== EXERCISE INSTRUCTIONS ==
1. Reproduce the semver-parser tutorial below word for word, from "There are two" up to and including "a junior programmer!".
2. In the semver-parser tutorial below, what does the `version::parse` function turn a version string into?

== SOURCE DOCUMENT ==
..............................
Skip to content
Tags give the ability to mark specific points in history as being important
  • misc.summary
    Set up basic project structure and metadata
    
    Welcome to the semver-parser tutorial!
    
    *This tutorial is an example of a "literate git" project.  For an
    explanation of the motivations for this project, view the report
    [here][3].*
    
    Our goal is to build a Rust library that can parse [semver][0] version
    strings.  The maintainer of the [semver crate][1] has decided to split
    off the parsing operations to a separate crate, and he assigned us to
    implement it.
    
    We'll document both the steps we take to build the crate and the reasons
    (or lack thereof) behind our implementation choices.  When someone comes
    along later with an idea for improving our program, they can read our
    tutorial for more information about the project's structure and history.
    
    There are two main public functions we need to expose to be able to plug
    in to the semver crate.  The `version::parse` function transforms a
    version string into a struct with individual fields for each part of the
    version number.  The `range::parse` function takes a string that
    specifies a range of matching versions and returns a struct containing
    one or more predicates which can be compared to individual versions.
    
    Lucky for us, there is already a large set of test cases that we can use
    to verify our results.  Since the function names and return types are
    already mostly taken care of, we can just focus on passing those tests.
    Ah, the life of a junior programmer!
    
    Before we start putting together our functions, let's do some basic
    setup. We're going to use the [Cargo][2] package manager and build
    system to help streamline development, since the semver crate is already
    using it.
    
    Check out the initial project structure below, then click the arrow
    above to move on to the next step.
    
    .gitignore
    ----------
    
    Cargo automatically creates a basic .gitignore file for us.  The target
    directory is where build artifacts land, so we don't want to be tracking
    that.  Because this is a library, we also ignore the Cargo.lock file.
..............................
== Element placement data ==

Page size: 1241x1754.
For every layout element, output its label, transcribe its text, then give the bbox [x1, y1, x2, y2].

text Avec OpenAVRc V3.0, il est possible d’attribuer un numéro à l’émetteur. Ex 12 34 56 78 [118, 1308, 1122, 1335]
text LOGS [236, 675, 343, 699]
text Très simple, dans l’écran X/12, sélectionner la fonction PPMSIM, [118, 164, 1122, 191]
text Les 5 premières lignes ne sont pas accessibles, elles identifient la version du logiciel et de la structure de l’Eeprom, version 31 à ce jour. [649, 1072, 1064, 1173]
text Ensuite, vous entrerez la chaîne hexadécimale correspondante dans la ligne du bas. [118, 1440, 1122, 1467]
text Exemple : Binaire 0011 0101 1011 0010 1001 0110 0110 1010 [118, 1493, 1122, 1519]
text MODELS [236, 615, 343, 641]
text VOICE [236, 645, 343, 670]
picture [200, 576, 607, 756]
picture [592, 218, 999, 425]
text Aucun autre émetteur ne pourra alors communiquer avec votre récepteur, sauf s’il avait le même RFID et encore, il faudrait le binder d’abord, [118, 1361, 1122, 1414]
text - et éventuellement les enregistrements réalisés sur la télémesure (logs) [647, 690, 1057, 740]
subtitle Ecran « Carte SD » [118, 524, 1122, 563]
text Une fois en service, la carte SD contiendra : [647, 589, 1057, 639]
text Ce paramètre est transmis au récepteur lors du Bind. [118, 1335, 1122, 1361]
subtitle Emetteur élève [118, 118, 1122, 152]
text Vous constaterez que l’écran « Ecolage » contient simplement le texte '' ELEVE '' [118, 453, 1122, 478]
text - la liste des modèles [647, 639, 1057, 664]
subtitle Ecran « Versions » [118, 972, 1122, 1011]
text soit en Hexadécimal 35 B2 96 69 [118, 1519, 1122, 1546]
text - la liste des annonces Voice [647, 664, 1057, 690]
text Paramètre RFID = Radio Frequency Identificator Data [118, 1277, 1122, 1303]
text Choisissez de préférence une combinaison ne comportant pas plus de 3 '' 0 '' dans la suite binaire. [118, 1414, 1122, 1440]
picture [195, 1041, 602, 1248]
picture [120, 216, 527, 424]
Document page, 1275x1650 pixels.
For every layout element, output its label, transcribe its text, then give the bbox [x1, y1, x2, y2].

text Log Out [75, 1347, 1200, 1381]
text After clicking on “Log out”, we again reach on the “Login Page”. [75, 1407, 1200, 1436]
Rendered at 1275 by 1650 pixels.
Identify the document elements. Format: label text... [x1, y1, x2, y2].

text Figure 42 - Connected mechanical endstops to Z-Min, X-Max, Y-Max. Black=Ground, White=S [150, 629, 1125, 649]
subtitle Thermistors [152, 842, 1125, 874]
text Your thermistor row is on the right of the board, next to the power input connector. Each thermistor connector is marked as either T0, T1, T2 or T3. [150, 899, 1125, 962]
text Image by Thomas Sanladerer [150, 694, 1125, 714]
..............................
== ANSWERS TO EACH TASK ==
1.
There are two main public functions we need to expose to be able to plug
    in to the semver crate.  The `version::parse` function transforms a
    version string into a struct with individual fields for each part of the
    version number.  The `range::parse` function takes a string that
    specifies a range of matching versions and returns a struct containing
    one or more predicates which can be compared to individual versions.
    
    Lucky for us, there is already a large set of test cases that we can use
    to verify our results.  Since the function names and return types are
    already mostly taken care of, we can just focus on passing those tests.
    Ah, the life of a junior programmer!

2. A struct with individual fields for each part of the version number.